Common Challenges and How to Handle Them
Even with robust metrics in place, practical obstacles can hinder the success of these partnerships. Common issues include confidentiality concerns, mismatched timelines, and skepticism toward AI models.
To safeguard proprietary data, teams can implement abstraction layers like UnifiedRaceState. These layers allow academic models to interact with simulators without exposing sensitive information. As explained by the researchers:
"By defining a custom UnifiedRaceState and UnifiedRaceStrategy classes with a translator layer in between, the model maintains its interoperability with the race simulator and decouples RSRL from the black-box." - Devin Thomas et al., Imperial College London
Building trust in AI-generated outputs is another critical step. Techniques like Explainable AI (e.g., TimeSHAP, VIPER) can help by breaking down complex model behaviors into actionable insights. Lastly, the timing mismatch between academic research schedules and the fast-paced demands of the racing season can be mitigated by using quicker reinforcement learning models as alternatives to resource-intensive Monte Carlo simulations.
Conclusion: Why F1–University Partnerships Work
F1–university partnerships thrive because they blend cutting-edge research, technical innovation, and a steady flow of skilled talent to meet the sport's evolving demands.
The multidisciplinary challenges of F1, especially with the sweeping 2026 regulations, make academic collaboration indispensable. Universities bring specialized research capabilities that align perfectly with F1's need for rapid advancements - whether it's optimizing race strategies or innovating with sustainable fuels.
These partnerships also help bridge the gap between theory and practice. Former F1 engineers who transition into academia enrich educational programs with real-world insights, ensuring that graduates are ready to make an immediate impact in the industry.
As F1 becomes increasingly reliant on synthetic fuels and advanced materials science, the stakes have never been higher. Teams with strong academic alliances are better positioned to navigate these technological challenges. In a sport where even the smallest gains can determine victory, these collaborations are proving to be a crucial advantage.
FAQs
What do F1 teams gain from university partnerships?

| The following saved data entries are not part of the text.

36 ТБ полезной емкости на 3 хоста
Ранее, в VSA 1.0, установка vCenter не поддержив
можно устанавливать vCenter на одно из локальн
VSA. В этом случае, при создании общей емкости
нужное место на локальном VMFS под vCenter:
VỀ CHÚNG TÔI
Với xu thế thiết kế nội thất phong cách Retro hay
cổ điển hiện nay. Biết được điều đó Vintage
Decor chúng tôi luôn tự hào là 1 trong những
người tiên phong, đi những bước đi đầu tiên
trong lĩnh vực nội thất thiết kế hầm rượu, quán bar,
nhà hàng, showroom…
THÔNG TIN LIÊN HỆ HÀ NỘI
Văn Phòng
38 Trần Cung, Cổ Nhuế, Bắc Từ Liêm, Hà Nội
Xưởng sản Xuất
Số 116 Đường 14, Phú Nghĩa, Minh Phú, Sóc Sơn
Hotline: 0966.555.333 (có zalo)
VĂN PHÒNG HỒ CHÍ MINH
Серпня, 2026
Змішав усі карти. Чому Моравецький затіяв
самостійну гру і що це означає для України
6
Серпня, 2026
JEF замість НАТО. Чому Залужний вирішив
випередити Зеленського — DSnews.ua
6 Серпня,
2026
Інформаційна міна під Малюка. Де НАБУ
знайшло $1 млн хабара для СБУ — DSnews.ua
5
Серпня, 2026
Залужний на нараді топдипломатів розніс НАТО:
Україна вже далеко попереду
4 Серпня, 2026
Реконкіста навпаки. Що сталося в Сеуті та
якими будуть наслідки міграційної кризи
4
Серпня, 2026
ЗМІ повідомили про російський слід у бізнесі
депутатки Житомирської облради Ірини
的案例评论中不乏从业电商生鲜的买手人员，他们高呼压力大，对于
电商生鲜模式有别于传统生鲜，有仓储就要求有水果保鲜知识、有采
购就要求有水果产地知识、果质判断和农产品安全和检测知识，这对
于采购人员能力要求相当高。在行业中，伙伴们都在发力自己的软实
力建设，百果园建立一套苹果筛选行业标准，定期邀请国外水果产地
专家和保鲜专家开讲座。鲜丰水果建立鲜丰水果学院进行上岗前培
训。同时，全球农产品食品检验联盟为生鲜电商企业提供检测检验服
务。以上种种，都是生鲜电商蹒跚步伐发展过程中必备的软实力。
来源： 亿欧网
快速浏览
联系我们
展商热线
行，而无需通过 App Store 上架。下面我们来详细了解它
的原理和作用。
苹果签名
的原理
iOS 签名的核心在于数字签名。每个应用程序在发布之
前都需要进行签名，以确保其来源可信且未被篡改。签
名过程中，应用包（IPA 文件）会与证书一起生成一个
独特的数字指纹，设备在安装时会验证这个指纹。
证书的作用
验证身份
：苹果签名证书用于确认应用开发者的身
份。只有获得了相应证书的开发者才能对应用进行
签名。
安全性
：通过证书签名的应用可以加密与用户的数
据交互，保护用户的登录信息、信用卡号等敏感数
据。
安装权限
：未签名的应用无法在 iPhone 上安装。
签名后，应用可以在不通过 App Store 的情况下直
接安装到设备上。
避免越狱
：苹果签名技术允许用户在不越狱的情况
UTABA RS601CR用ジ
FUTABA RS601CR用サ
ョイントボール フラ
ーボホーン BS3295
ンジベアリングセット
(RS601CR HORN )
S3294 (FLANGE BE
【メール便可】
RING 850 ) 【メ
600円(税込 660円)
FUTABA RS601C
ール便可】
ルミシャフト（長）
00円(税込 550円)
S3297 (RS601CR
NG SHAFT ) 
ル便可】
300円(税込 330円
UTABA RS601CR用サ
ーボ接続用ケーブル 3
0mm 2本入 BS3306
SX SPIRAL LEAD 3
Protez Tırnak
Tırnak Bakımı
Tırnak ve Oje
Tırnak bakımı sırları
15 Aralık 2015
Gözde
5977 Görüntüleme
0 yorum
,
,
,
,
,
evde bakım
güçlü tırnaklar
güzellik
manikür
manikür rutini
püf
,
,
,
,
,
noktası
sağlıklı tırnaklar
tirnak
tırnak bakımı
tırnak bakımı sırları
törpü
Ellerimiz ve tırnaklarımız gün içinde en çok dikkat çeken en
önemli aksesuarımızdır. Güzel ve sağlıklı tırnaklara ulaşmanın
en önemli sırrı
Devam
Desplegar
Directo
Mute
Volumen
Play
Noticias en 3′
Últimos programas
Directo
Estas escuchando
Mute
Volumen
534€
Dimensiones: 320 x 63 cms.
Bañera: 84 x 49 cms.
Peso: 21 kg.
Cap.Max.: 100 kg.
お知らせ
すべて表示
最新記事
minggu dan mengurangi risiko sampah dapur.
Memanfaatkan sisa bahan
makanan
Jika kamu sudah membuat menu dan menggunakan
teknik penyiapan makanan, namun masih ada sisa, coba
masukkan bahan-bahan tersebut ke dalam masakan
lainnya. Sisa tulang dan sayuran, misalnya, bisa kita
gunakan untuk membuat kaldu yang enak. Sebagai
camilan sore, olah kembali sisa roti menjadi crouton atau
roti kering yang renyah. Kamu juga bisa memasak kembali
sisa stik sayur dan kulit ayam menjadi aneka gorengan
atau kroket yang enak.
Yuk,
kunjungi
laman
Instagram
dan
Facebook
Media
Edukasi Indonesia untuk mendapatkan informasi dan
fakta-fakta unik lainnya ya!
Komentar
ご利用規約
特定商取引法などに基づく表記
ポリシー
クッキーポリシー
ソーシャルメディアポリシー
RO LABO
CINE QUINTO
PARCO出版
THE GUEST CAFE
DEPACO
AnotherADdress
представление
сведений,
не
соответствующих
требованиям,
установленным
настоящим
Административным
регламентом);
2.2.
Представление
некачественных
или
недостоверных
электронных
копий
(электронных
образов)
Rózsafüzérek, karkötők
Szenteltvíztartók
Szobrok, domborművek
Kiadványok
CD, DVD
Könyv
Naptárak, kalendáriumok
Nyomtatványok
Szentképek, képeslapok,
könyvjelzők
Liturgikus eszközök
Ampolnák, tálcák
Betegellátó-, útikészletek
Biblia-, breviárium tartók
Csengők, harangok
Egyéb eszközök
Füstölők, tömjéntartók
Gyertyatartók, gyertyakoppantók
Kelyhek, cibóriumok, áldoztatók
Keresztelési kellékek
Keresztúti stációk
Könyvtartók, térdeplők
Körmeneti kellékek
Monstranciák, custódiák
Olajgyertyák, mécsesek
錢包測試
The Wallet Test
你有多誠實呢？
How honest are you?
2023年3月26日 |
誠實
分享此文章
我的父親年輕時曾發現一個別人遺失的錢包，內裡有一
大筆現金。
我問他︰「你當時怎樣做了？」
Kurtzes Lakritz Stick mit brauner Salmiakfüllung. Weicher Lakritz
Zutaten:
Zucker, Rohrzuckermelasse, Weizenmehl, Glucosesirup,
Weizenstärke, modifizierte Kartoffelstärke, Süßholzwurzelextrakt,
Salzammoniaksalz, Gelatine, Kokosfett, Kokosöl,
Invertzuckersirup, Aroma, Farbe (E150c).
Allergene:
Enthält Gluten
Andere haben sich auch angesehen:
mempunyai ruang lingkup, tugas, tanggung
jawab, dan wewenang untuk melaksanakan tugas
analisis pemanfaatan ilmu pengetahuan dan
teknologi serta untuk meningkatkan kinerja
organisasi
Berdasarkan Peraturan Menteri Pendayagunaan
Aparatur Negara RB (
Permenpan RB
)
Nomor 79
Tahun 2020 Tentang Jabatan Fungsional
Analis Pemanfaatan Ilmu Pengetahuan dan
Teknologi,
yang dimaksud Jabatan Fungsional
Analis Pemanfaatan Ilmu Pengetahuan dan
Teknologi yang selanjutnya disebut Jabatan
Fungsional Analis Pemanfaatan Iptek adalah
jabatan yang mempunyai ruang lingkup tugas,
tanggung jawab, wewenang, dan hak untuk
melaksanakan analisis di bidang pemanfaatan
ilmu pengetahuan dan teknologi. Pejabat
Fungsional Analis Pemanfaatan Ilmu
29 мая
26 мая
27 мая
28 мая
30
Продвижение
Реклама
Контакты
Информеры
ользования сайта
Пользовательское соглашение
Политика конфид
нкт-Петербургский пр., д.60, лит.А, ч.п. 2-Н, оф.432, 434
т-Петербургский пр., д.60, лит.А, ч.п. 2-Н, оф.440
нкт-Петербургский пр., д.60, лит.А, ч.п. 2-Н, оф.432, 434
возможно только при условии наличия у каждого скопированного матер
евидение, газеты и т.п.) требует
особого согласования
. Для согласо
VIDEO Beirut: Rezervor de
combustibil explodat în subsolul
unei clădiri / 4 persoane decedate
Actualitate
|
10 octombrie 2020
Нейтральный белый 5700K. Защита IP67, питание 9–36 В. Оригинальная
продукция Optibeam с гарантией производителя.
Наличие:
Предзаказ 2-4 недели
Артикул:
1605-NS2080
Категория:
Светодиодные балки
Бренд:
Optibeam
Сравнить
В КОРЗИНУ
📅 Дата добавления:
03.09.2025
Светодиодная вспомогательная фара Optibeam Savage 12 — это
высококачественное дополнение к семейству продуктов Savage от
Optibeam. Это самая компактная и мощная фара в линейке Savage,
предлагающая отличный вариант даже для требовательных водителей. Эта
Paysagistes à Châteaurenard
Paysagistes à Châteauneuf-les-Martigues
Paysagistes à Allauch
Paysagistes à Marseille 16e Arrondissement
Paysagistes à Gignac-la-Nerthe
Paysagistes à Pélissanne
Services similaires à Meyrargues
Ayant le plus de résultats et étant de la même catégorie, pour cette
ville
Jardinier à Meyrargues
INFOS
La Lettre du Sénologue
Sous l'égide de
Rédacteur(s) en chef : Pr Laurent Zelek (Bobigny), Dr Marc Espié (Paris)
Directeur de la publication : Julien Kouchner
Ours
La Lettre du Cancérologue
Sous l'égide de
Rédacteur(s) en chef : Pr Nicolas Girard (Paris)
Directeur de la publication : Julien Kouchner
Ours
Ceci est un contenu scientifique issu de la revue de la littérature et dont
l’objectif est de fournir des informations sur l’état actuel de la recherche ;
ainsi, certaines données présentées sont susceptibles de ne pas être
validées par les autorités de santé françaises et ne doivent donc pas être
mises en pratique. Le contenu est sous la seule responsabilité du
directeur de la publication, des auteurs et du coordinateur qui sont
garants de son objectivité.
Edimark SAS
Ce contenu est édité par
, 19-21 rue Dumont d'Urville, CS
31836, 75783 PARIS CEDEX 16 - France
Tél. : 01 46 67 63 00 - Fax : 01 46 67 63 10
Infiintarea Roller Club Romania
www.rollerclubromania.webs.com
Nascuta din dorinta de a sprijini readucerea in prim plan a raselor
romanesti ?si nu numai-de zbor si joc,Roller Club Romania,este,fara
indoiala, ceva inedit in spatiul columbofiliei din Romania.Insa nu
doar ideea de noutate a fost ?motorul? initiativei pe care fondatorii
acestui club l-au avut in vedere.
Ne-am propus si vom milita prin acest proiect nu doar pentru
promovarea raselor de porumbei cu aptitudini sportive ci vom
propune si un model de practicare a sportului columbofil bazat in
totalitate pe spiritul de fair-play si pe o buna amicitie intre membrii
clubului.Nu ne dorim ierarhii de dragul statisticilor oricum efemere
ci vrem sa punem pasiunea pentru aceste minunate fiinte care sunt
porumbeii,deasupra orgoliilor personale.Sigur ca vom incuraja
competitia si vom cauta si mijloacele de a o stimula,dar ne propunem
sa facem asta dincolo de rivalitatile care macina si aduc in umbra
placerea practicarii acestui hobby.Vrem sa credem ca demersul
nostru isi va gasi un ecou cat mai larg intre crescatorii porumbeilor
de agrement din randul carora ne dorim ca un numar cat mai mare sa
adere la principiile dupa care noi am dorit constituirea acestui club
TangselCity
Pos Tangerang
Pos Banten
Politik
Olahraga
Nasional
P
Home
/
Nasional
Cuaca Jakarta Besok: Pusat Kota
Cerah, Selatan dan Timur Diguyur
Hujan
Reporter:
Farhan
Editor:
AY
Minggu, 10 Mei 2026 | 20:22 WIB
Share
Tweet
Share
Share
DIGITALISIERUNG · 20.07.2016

F1 teams collaborate with universities to tap into specialized knowledge, cutting-edge research, and highly skilled talent - key ingredients for thriving in the fiercely competitive world of Formula One engineering. These partnerships address complex challenges such as improving aerodynamics, adapting to new regulations, and innovating with materials. Through academic research, teams boost car performance and maintain their edge in the sport's constantly shifting technical arena.
How do teams share data without risking secrets?
F1 teams go to great lengths to protect their innovations. They keep development processes in-house and follow strict regulations to avoid leaks. When working with external partners, teams rely on controlled environments, such as on-site labs, to safeguard their intellectual property. Additionally, the FIA enforces financial rules and reporting standards that balance confidentiality with necessary information sharing. For a deeper dive into how these measures shape the sport, F1 Briefing provides detailed analysis.
How can students use Formula Student to get hired?
Students can use Formula Student as a stepping stone to land roles with Formula One teams. This competition offers a chance to gain real-world engineering experience in environments that mirror professional standards. By designing, building, and testing race cars, participants demonstrate their technical skills and ability to work as part of a team - two traits highly valued by F1 teams when recruiting fresh talent.